Durante a etnografia que embasou minha tese “Homo resiliens” e meu livro “Ageing with Smartphones in Urban Brazil”, aprendi que três situações tiram as pessoas idosas do sério. A primeira é quando alguém se dirige a elas gritando, como se tivessem déficit auditivo. A segunda é quando esse alguém começa a falar bem devagar, como se elas tivessem algum déficit cognitivo. A terceira é quando o interlocutor usa tom ou termos que as infantilizam.
Podemos colocar essas atitudes na conta do idadismo. Mas é preciso entender que o idadismo não é apenas preconceito. É resultado de uma economia de atenção que pauta a vida em sociedade. Isso porque o idadismo opera a partir do mecanismo de estigma.
Em “Estigma: Notas Sobre a Manipulação da Identidade Deteriorada”, Goffman relembra que, entre os gregos, estigmas eram marcas físicas que permitiam a identificação de uma pessoa no espaço público. Essas marcas implicavam uma economia classificatória no olhar já que seu reconhecimento automaticamente acionava a conduta social esperada em relação àquela pessoa.
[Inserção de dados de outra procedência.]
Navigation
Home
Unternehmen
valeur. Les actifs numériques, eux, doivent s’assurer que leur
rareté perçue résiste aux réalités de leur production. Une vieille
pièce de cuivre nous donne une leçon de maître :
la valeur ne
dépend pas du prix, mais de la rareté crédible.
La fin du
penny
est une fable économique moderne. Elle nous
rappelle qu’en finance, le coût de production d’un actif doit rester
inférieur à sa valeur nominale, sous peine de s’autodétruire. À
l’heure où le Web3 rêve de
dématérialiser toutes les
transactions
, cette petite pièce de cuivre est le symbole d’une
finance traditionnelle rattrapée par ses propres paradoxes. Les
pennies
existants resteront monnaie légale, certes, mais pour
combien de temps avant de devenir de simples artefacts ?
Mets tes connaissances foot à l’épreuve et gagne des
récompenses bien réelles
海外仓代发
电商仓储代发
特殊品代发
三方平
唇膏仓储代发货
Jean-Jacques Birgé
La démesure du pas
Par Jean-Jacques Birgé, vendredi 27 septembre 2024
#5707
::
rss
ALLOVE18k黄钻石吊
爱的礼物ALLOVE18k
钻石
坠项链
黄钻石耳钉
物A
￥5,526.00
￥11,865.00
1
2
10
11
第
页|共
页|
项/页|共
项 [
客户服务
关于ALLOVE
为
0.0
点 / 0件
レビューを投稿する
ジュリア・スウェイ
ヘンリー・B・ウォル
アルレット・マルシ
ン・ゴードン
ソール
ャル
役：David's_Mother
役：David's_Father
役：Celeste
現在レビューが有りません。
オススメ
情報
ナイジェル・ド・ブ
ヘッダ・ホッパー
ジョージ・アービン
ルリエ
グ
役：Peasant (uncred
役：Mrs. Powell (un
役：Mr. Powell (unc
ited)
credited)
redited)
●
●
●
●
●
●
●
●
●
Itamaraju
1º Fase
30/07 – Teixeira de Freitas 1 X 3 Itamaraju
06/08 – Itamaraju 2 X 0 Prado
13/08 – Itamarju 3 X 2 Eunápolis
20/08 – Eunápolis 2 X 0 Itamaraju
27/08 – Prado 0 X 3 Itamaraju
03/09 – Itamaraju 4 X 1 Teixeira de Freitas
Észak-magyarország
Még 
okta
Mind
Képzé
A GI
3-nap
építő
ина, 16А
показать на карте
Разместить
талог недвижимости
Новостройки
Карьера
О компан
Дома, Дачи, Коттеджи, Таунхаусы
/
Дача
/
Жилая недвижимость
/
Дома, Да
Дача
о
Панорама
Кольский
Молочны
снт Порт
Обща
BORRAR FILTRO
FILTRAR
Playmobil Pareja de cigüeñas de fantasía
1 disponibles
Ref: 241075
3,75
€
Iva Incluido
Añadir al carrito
E assim eram marcados ladrões, escravos e profissionais do sexo.
Atualizados, os estigmas vão além da marca física. Eles também são construídos culturalmente.
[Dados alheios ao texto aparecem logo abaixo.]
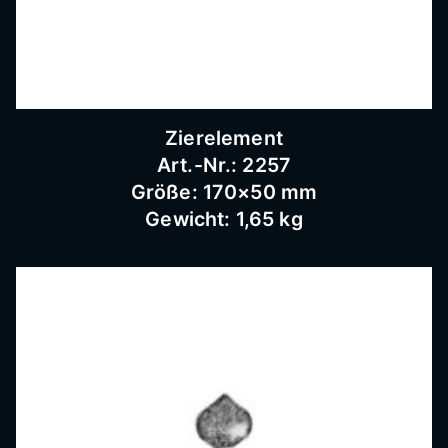
Schnei
dermü
Zierelement
hle,
Art.-Nr.: 2257
Größe: 170×50 mm
Gewicht: 1,65 kg
Schmi
ederar
beiten,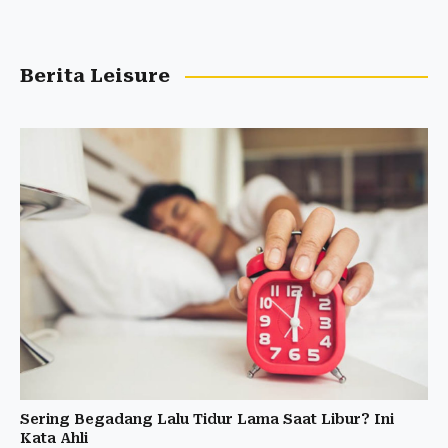
Berita Leisure
Sering Begadang Lalu Tidur Lama Saat Libur? Ini
Kata Ahli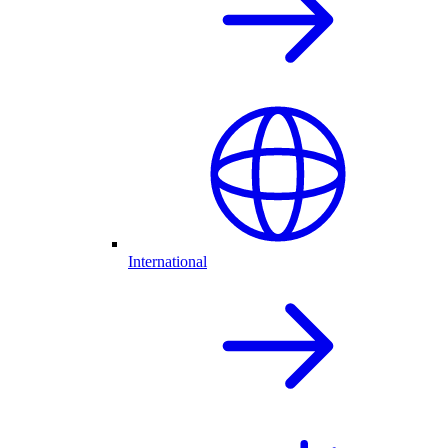
International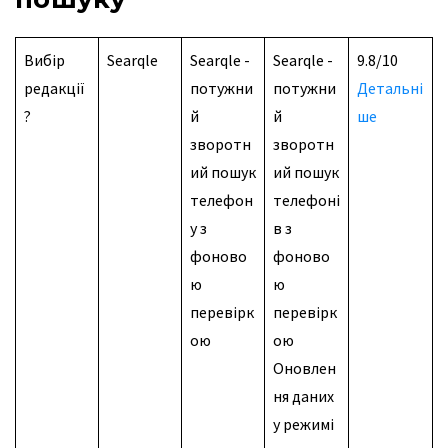
Вибір
Searqle
Searqle -
Searqle -
9.8/10
редакції
потужни
потужни
Детальні
?
й
й
ше
зворотн
зворотн
ий пошук
ий пошук
телефон
телефоні
у з
в з
фоново
фоново
ю
ю
перевірк
перевірк
ою
ою
Оновлен
ня даних
у режимі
A cultura nos poupa o trabalho de ler o outro e emitir um juízo de valor construído do zero (é esse “ajuizamento partilhado” que o estigma automatiza). Mais do que isso, ela define o que será estigmatizado em uma dada sociedade e época.
Ainda que a idade vivenciada subjetivamente tenda a ser bem menor que a cronológica (daí a máxima de Marc Augé de que “todos morreremos jovens”), o envelhecimento se mostra naturalmente no corpo e assim se põe à vista do outro, quando o estigma da velhice é acionado. Na economia do olhar, e porque o idoso foi historicamente construído como incapaz e dependente, a conduta social é prontamente ajustada, resultando nos berros, na fala pausada ou no tom que infantiliza a pessoa idosa.
Além disso, o estigma é perverso porque reduz toda a identidade do sujeito a um único traço estigmatizado culturalmente. Por esse motivo, vejo a mudança da terminologia “idoso” para “pessoa idosa” com bons olhos. Afinal, ser idosa é apenas uma das características da pessoa idosa, não menos complexa em sua subjetividade e identidade.
E por que estou escrevendo sobre isso agora?
Porque frequentemente analiso apresentações de startups e empresas voltadas para o público idoso. E me chama a atenção a questão da estigmatização da pessoa idosa pelas imagens, principalmente aquelas que visam ilustrar os usuários idosos de tecnologia. Elas me parecem infantilizadas: ora como crianças defrontadas com um quebra-cabeça insolúvel, ora como crianças que acabaram de abrir o presente de Natal. E por que isso importa? Porque as imagens materializam valores e visões de mundo. Porque elas educam para e perpetuam esses valores. Porque elas criam o referencial que pauta nossa economia do olhar. Porque imagens podem retroalimentar estereótipos (como de que tecnologia é para jovens) e, por isso, não devem ser tratadas com ingenuidade.